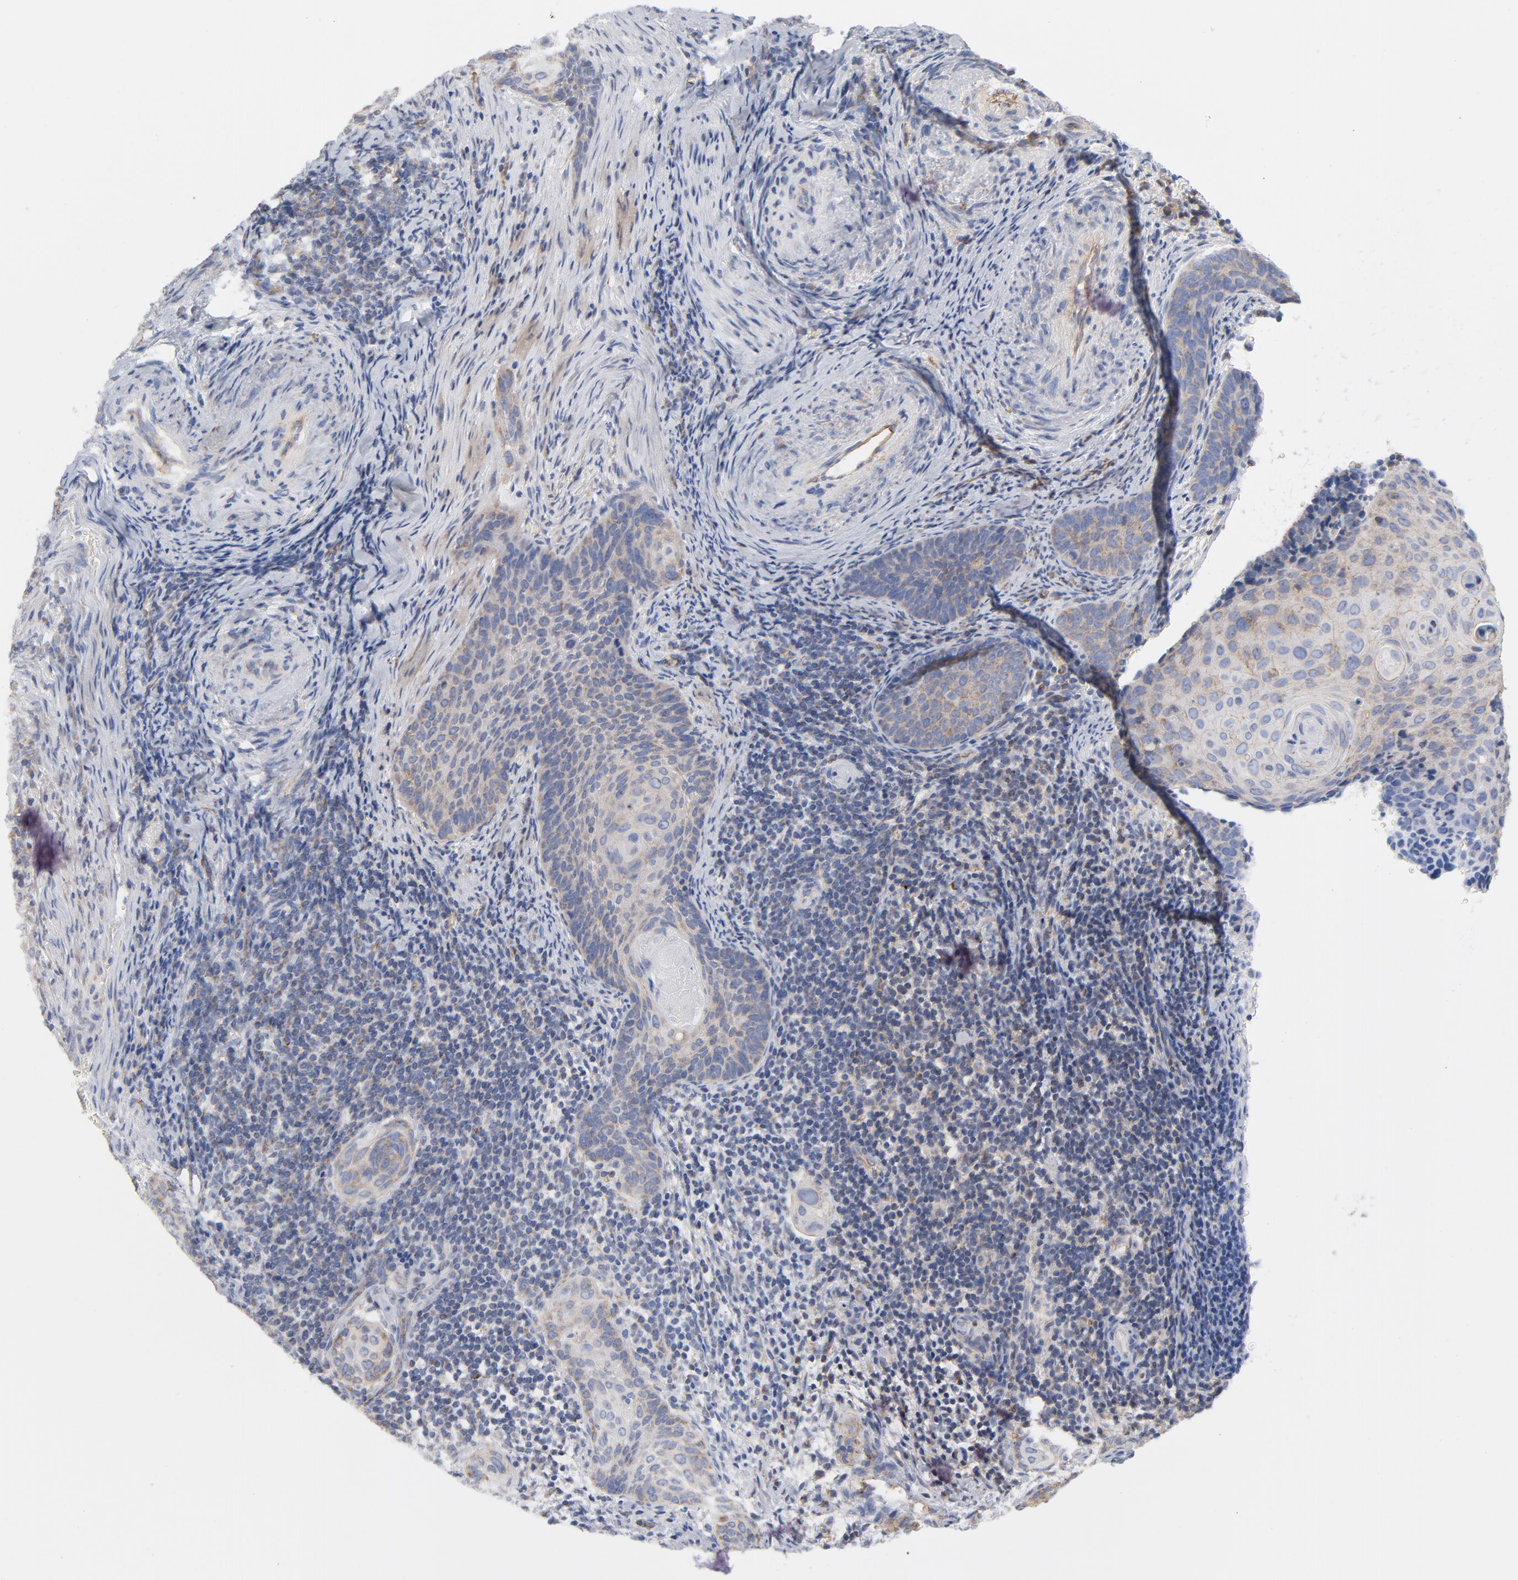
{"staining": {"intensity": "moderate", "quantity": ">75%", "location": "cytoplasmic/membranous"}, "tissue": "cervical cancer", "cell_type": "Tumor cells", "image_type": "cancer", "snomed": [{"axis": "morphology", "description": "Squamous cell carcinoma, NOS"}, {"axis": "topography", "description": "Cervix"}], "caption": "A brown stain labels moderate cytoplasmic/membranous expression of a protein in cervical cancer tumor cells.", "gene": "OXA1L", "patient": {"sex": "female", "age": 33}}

---

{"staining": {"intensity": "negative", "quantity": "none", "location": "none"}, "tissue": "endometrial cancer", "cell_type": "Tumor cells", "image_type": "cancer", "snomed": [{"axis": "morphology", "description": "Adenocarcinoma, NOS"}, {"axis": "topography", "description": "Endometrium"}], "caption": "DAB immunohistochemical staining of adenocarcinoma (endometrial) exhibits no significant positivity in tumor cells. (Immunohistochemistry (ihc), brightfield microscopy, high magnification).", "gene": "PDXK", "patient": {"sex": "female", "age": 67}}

---

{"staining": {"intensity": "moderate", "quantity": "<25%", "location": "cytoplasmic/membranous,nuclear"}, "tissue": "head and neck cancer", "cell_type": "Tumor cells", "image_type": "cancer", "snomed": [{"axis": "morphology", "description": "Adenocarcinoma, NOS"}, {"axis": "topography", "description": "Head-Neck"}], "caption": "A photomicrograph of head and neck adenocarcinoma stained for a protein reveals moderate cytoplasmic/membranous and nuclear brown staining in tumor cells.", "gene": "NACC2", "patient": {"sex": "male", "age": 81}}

* _What the exercise asks_
Where a line of the records includes "Adenocarcinoma", copy it.

* _Task output_
{"staining": {"intensity": "negative", "quantity": "none", "location": "none"}, "tissue": "endometrial cancer", "cell_type": "Tumor cells", "image_type": "cancer", "snomed": [{"axis": "morphology", "description": "Adenocarcinoma, NOS"}, {"axis": "topography", "description": "Endometrium"}], "caption": "DAB immunohistochemical staining of adenocarcinoma (endometrial) exhibits no significant positivity in tumor cells. (Immunohistochemistry (ihc), brightfield microscopy, high magnification).", "gene": "PDXK", "patient": {"sex": "female", "age": 67}}
{"staining": {"intensity": "moderate", "quantity": "<25%", "location": "cytoplasmic/membranous,nuclear"}, "tissue": "head and neck cancer", "cell_type": "Tumor cells", "image_type": "cancer", "snomed": [{"axis": "morphology", "description": "Adenocarcinoma, NOS"}, {"axis": "topography", "description": "Head-Neck"}], "caption": "A photomicrograph of head and neck adenocarcinoma stained for a protein reveals moderate cytoplasmic/membranous and nuclear brown staining in tumor cells.", "gene": "NACC2", "patient": {"sex": "male", "age": 81}}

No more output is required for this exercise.